PROBLEM:
Copy out the lines between the one holding "scientific name: Benkara rectispina" and the one holding "name author: (Pai) M.J. Cannon", inclusive, replacing "locality" with "place" and leaving everything else unchanged.

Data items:
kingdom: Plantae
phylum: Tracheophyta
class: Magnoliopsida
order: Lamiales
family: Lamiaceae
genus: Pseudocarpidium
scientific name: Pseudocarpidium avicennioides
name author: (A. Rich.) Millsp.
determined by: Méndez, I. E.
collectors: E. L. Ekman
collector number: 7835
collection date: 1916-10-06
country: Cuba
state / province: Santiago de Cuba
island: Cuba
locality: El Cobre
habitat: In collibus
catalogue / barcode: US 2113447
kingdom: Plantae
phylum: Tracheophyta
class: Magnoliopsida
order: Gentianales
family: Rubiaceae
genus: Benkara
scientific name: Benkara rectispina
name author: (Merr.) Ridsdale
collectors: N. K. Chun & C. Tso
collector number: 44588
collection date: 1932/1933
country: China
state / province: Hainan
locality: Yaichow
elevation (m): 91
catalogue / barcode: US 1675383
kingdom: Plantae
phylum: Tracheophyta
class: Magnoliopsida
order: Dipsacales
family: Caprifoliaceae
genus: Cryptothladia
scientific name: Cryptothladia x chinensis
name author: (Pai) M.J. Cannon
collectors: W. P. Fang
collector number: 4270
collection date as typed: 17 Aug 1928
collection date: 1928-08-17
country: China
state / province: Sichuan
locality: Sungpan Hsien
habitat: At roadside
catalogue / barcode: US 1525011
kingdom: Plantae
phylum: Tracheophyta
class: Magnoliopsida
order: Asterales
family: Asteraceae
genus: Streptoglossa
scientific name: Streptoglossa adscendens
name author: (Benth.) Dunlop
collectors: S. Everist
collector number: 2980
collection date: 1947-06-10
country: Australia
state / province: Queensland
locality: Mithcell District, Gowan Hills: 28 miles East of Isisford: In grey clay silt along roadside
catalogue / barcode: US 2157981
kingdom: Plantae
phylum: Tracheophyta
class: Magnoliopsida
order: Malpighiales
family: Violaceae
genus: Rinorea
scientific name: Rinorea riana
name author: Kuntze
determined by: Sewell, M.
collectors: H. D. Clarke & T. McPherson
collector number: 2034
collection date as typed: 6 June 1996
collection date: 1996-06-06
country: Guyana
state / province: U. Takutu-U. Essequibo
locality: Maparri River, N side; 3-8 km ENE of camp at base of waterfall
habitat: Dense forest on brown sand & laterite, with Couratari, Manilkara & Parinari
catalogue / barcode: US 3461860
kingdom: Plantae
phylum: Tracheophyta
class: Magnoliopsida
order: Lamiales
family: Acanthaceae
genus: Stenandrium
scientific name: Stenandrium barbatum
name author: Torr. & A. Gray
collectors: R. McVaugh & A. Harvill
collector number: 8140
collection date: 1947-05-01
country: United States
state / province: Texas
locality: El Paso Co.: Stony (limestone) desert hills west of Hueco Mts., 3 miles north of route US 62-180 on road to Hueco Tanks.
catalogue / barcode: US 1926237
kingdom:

CORRECT OUTPUT:
scientific name: Benkara rectispina
name author: (Merr.) Ridsdale
collectors: N. K. Chun & C. Tso
collector number: 44588
collection date: 1932/1933
country: China
state / province: Hainan
place: Yaichow
elevation (m): 91
catalogue / barcode: US 1675383
kingdom: Plantae
phylum: Tracheophyta
class: Magnoliopsida
order: Dipsacales
family: Caprifoliaceae
genus: Cryptothladia
scientific name: Cryptothladia x chinensis
name author: (Pai) M.J. Cannon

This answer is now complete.